**Directions**
What follows is a listing; repeat exactly, and only, its lines from the one holding "AJCC pathologic stage: IIB." through the last, leaving any pictures out.

**Collected data**
------------------------
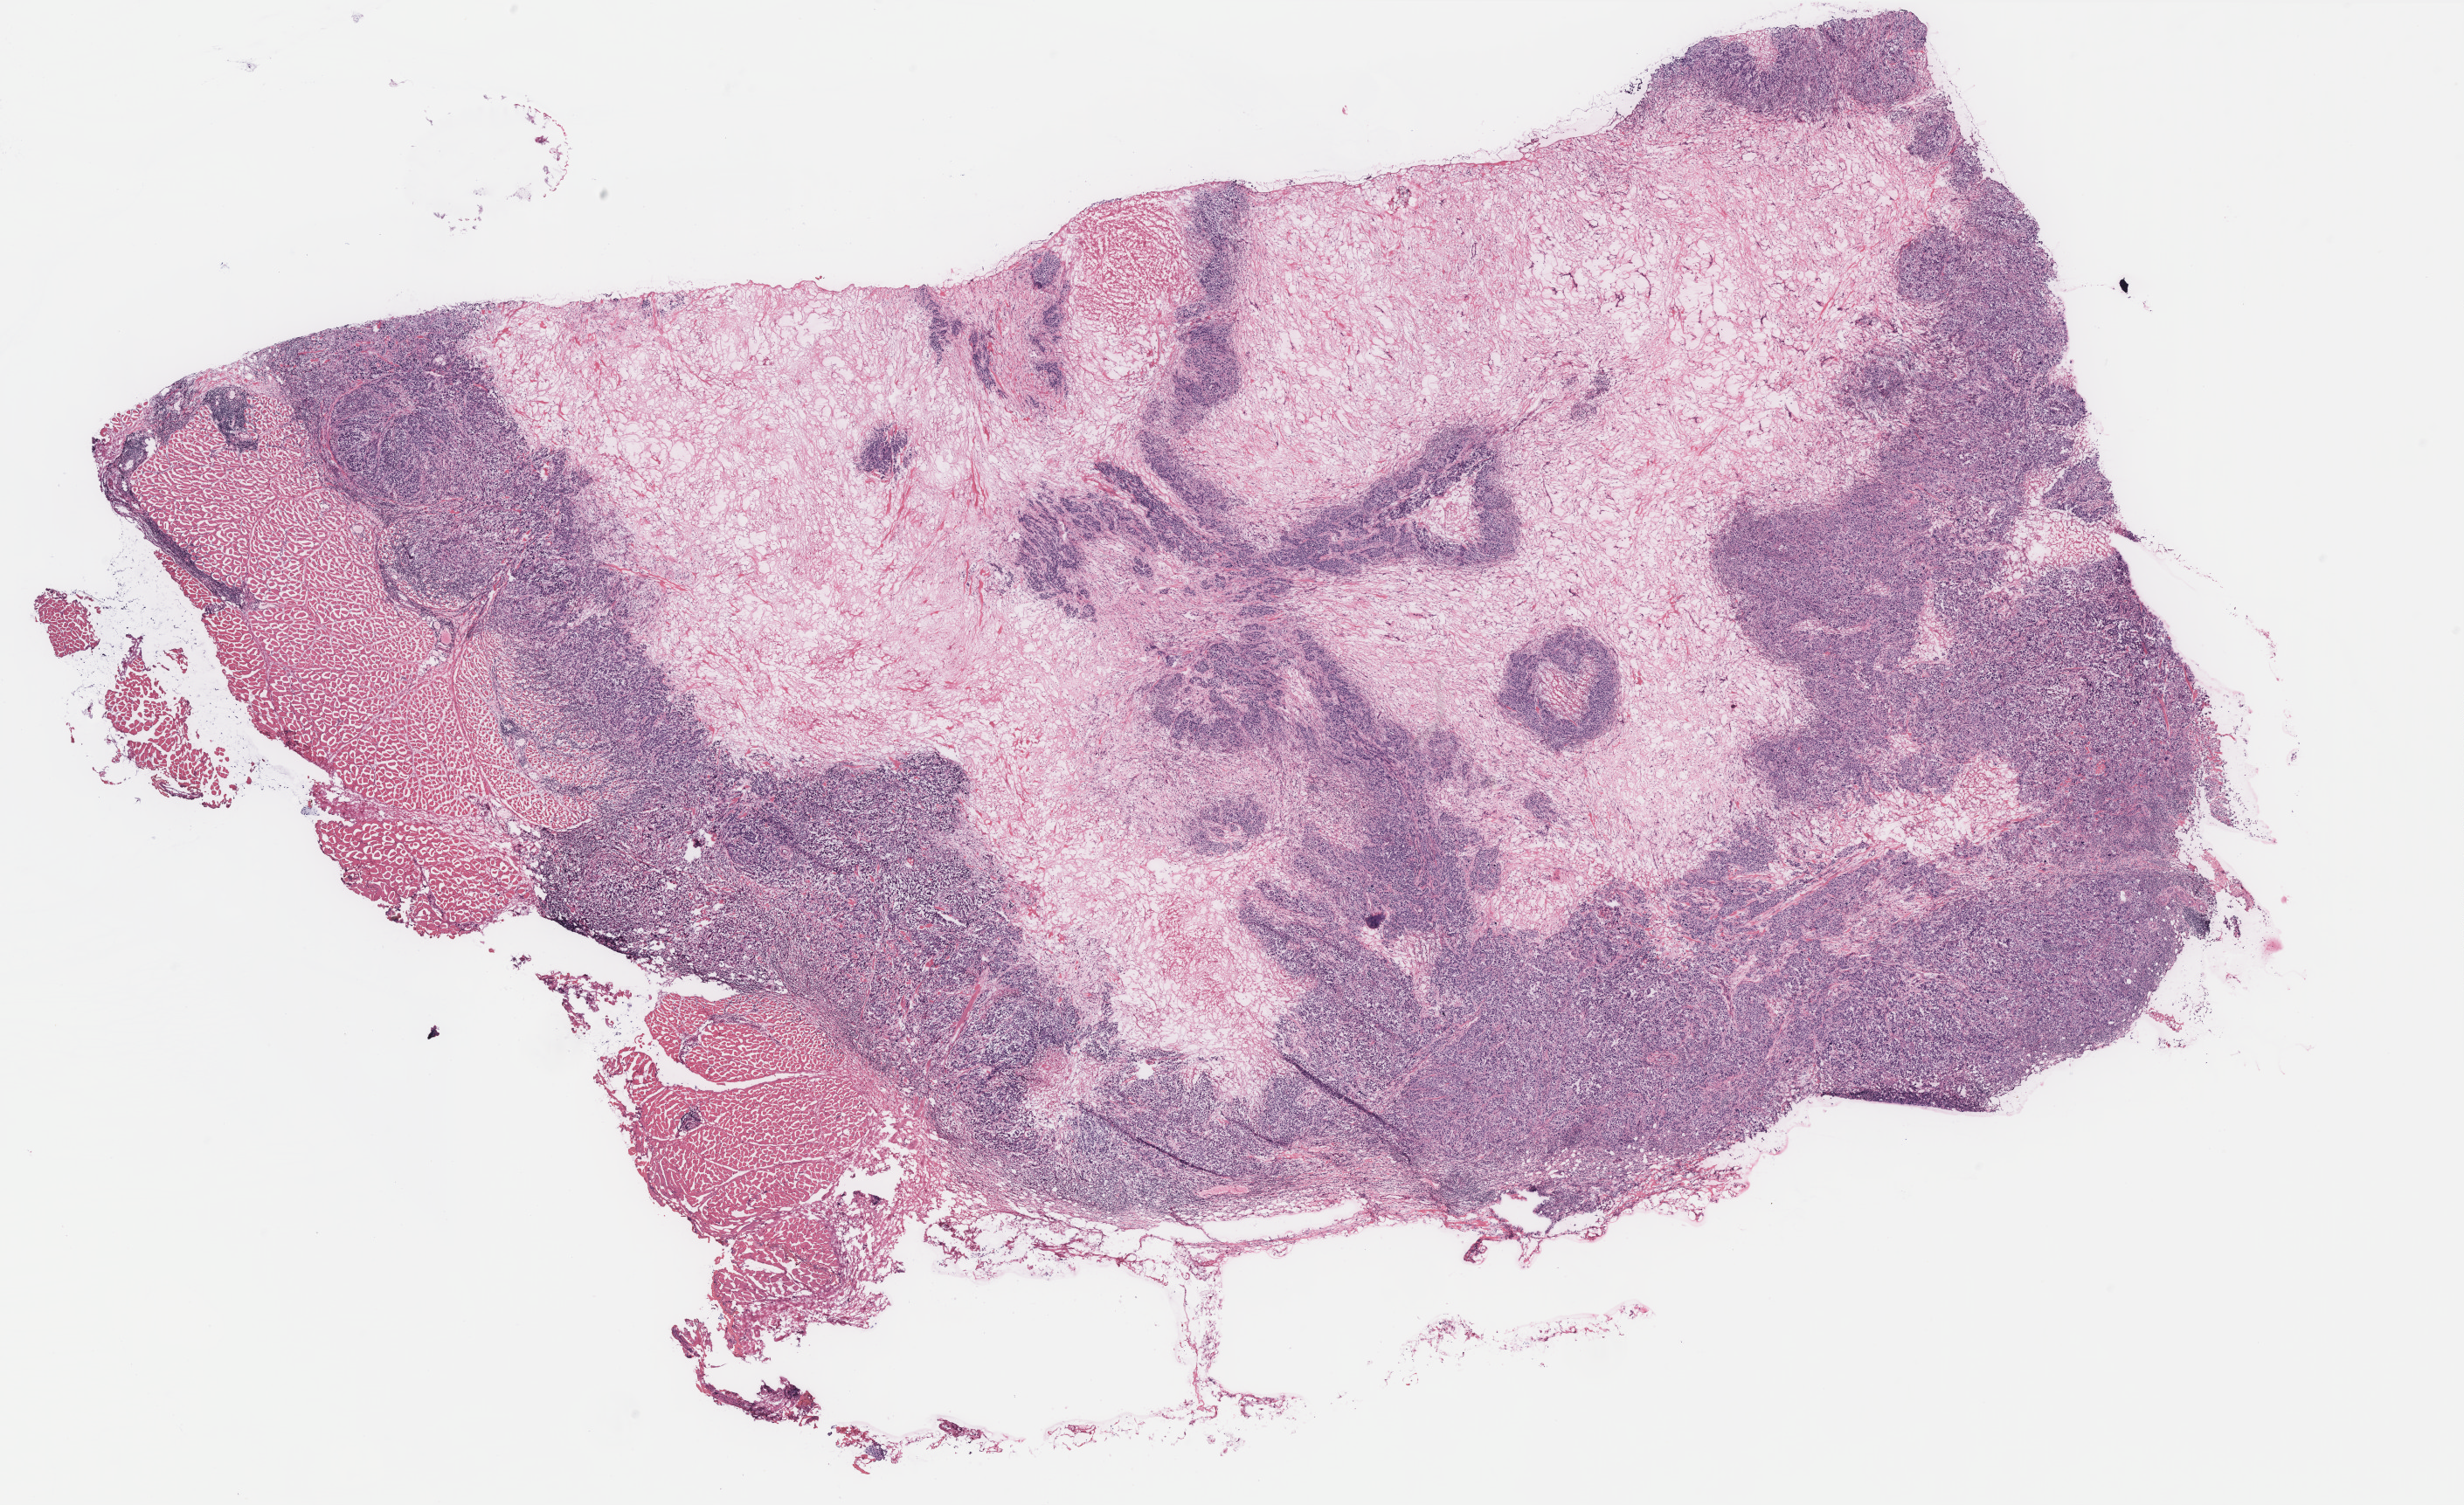
H&E whole-slide image — whole scanned area (about 22.6 x 13.8 mm, from a 40x scan) shown as a low-resolution overview, breast, tumour tissue. Patient: female, age 68 years.
AJCC pathologic stage: IIB. Diagnosis: Infiltrating duct carcinoma, NOS.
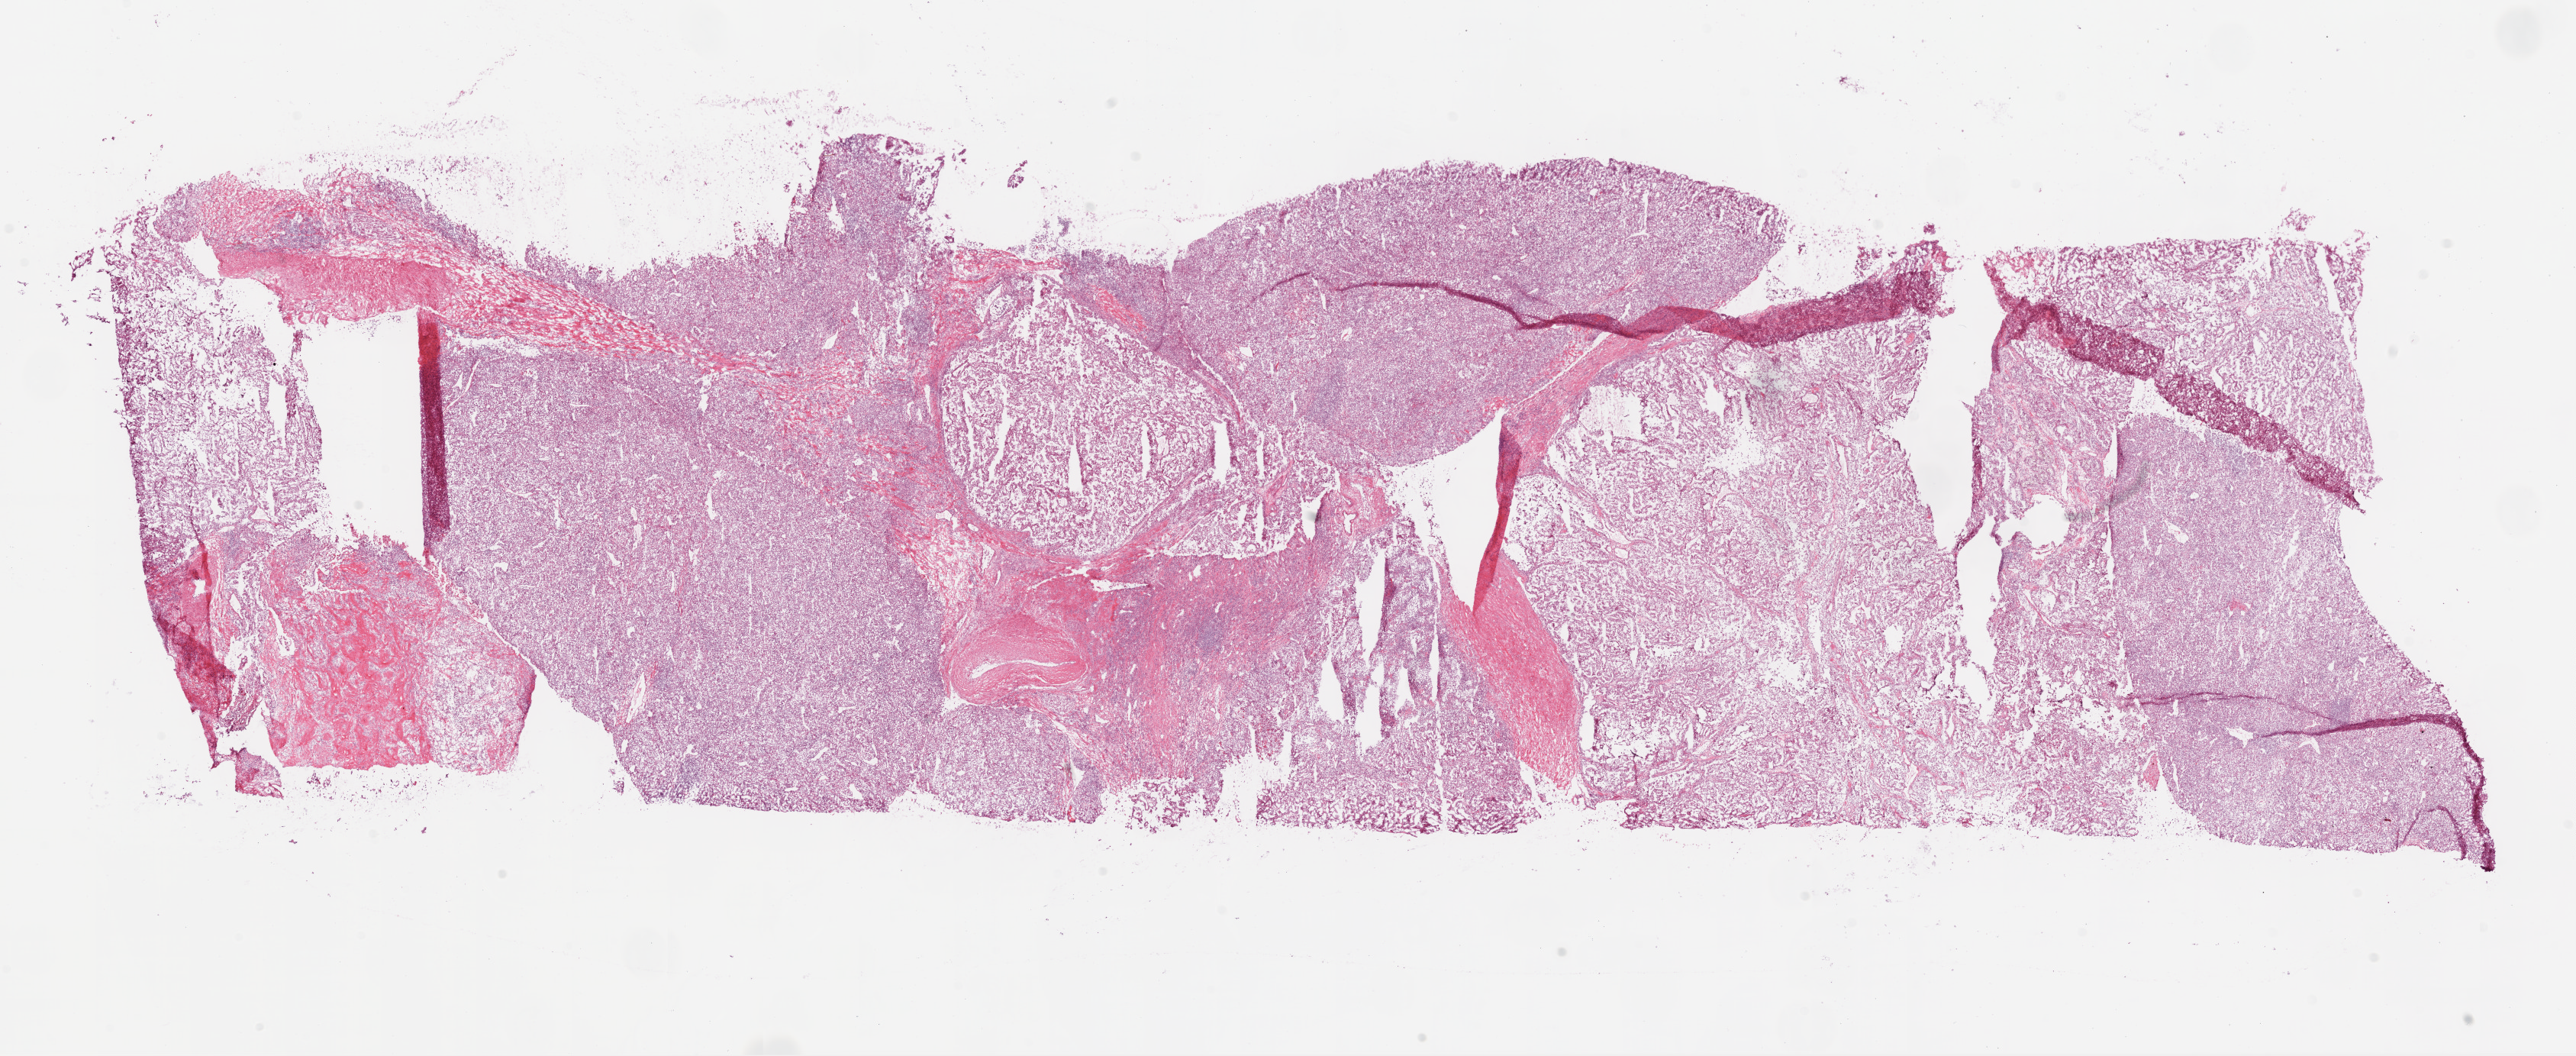
Digitized H&E tissue section (whole slide) — low-resolution overview of the scanned area, about 27.1 x 11.1 mm (slide scanned at 20x); frozen section; kidney, primary tumour sample. Female patient; age at initial diagnosis 55 years.
Pathologic diagnosis: Clear cell adenocarcinoma, NOS.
------------------------
**Solution to this task**
AJCC pathologic stage: IIB. Diagnosis: Infiltrating duct carcinoma, NOS.
Digitized H&E tissue section (whole slide) — low-resolution overview of the scanned area, about 27.1 x 11.1 mm (slide scanned at 20x); frozen section; kidney, primary tumour sample. Female patient; age at initial diagnosis 55 years.
Pathologic diagnosis: Clear cell adenocarcinoma, NOS.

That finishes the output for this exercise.